--- Texto mostrado ---

Ellen Nussey fue la mejor amiga de Charlotte Brontë (1816-1855), una de las escritoras más emblemáticas del mundo anglosajón. Este par de mujeres inglesas de la época victoriana se había conocido en la escuela y, de compartir pupitre, pasaron a compartir confidencias. Cuando no podían hacerlo en persona, los asuntos propios eran plasmados en cartas prolíficas. Charlotte contaba los innumerables obstáculos de su tormentosa vida y Ellen se esforzaba en consolarla y ayudarla en lo que podía. Esa amistad y esa relación epistolar, sin embargo, se vieron afectadas el día que Charlotte Brontë le dijo que, después de pensarlo mucho y tras rechazar a otros tres pretendientes, aceptaría la propuesta de matrimonio de Arthur Bell Nicholls, el coadjutor de su padre, el clérigo anglicano y escritor Patrick Brontë. “Si lo haces, tu vida estará marcada por la sumisión y la abnegación”, le advirtió Ellen Nussey. “Tengo la intención de convertirme en una buena esposa”, replicó la novelista con resignación.
Desde sus primeros días de casados, Arthur Bell Nicholls comenzó, entre otras cosas, a revisar la correspondencia de su mujer. De inmediato le pareció que Charlotte escribía “demasiadas intimidades” y “hablaba con mucha libertad”. Se lo dijo a ella, “con los ojos llenos de preocupación”, y por eso el 20 de octubre de 1854 Charlotte se apresuró a escribirle a su amiga de toda la vida: “Estoy segura de que no he dicho ninguna imprudencia pero, aun así, tienes que quemar esta carta cuando la leas. Arthur dice que no deberías guardar mis cartas —son tan peligrosas como fósforos de Lucifer—, así que asegúrate de seguir su recomendación de quemarlas o no habrá más. Esa es su resolución”.

---

▶ **Objetivo**
Enumera todas las personas que aparecen con nombre y apellido en el texto sobre Charlotte Brontë y su amiga Ellen Nussey.

--- Datos proporcionados ---

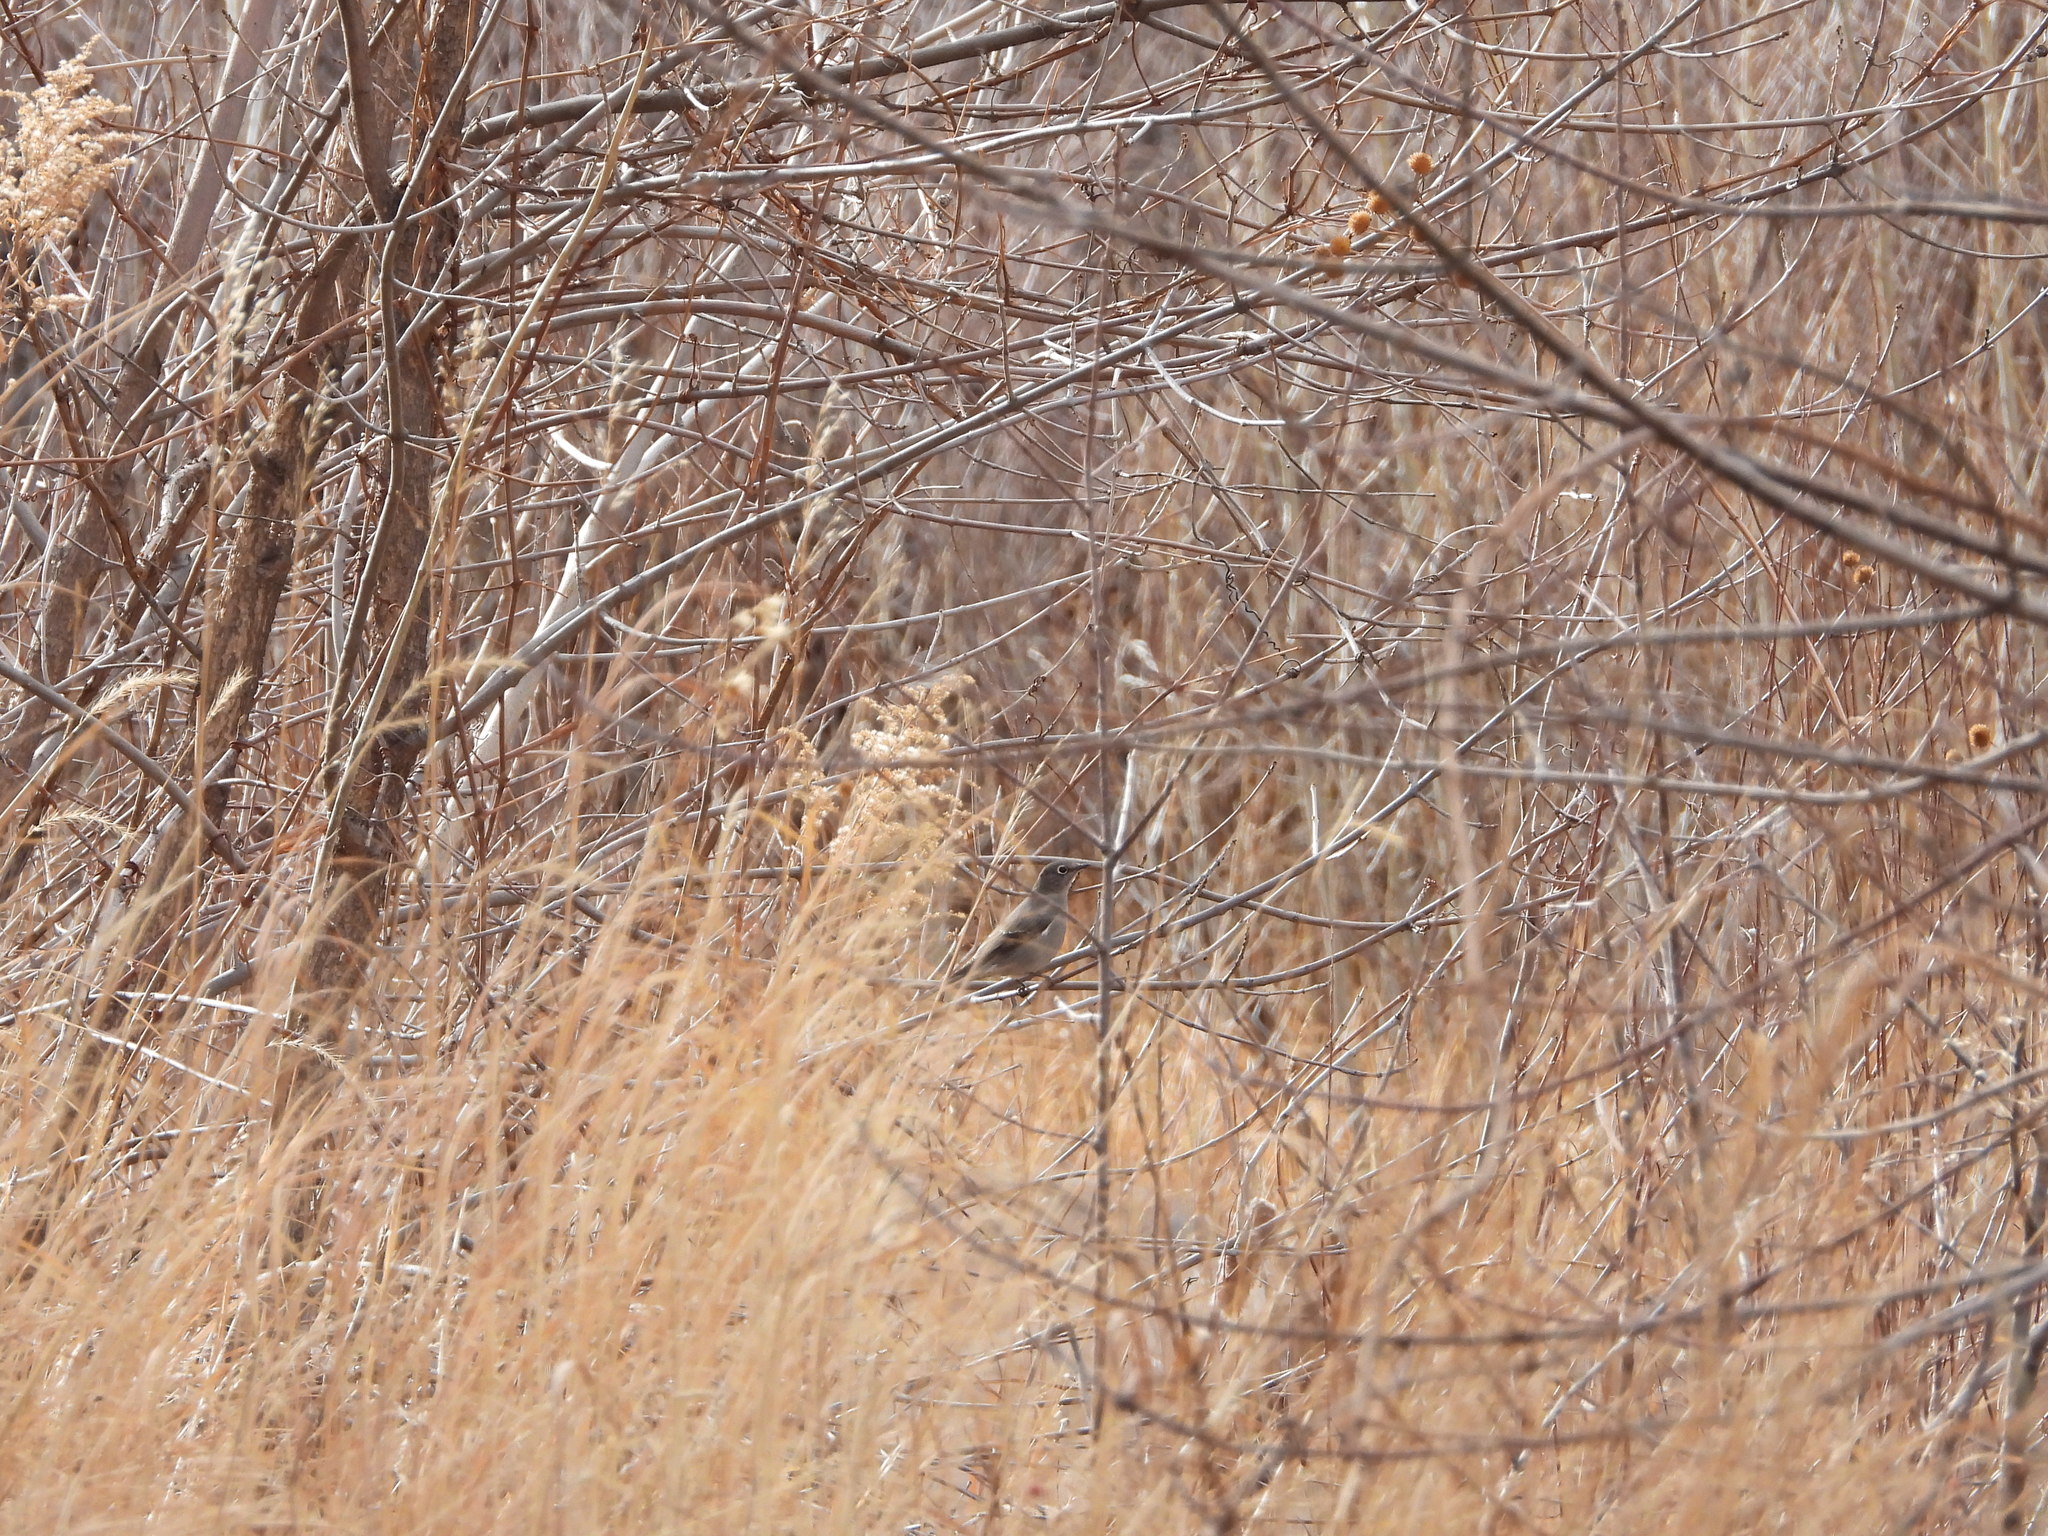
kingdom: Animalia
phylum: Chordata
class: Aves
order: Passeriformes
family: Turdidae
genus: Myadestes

---
--- Datos proporcionados ---

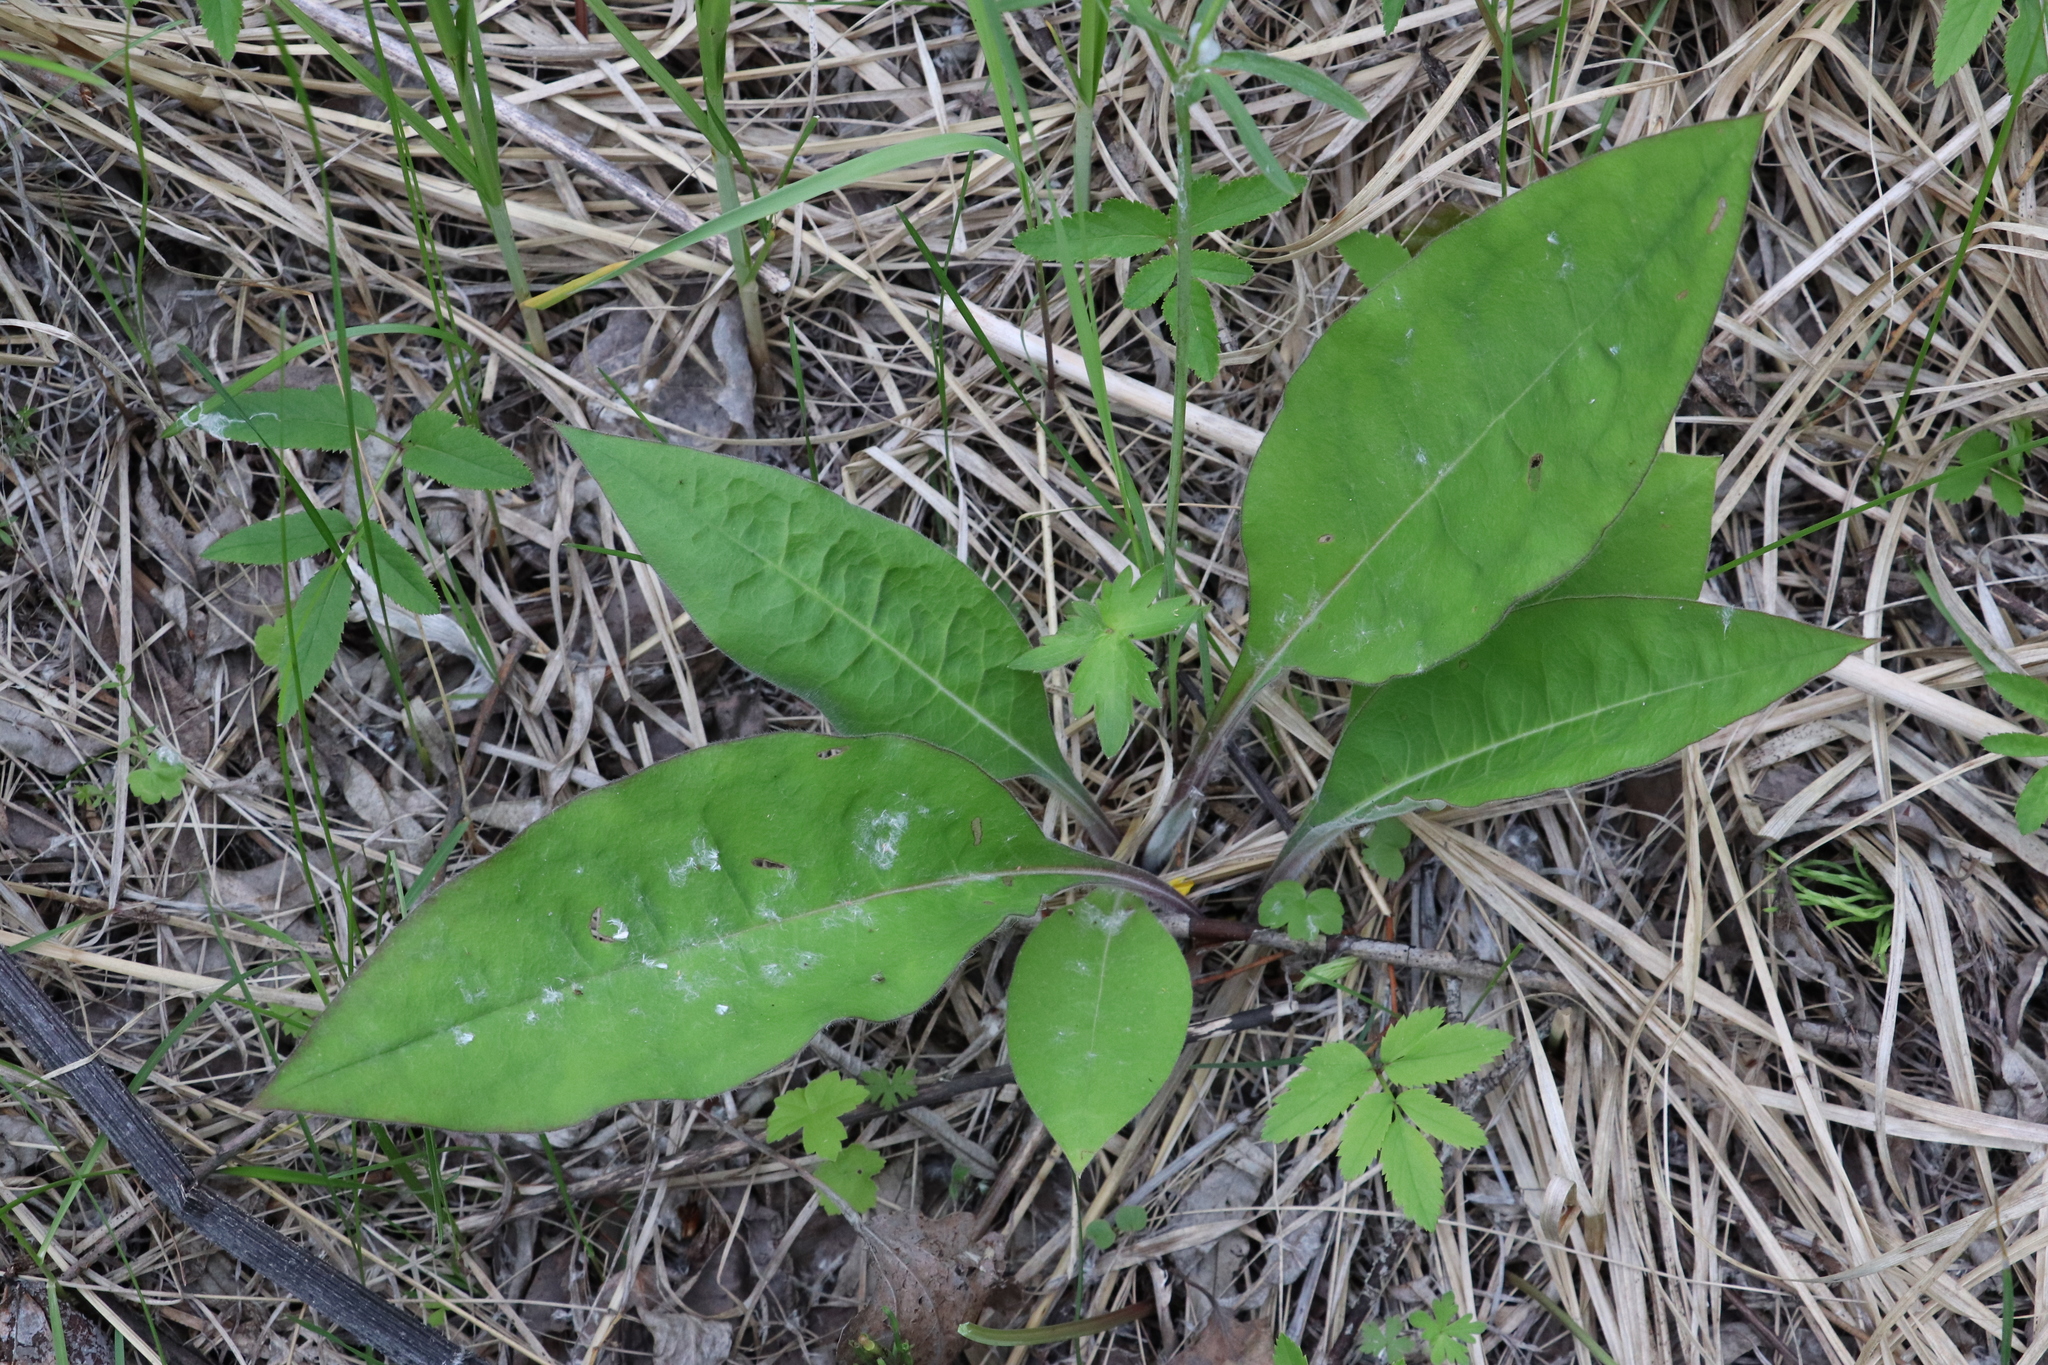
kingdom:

---

▶ **Solución de la tarea**
- Ellen Nussey
- Charlotte Brontë
- Arthur Bell Nicholls
- Patrick Brontë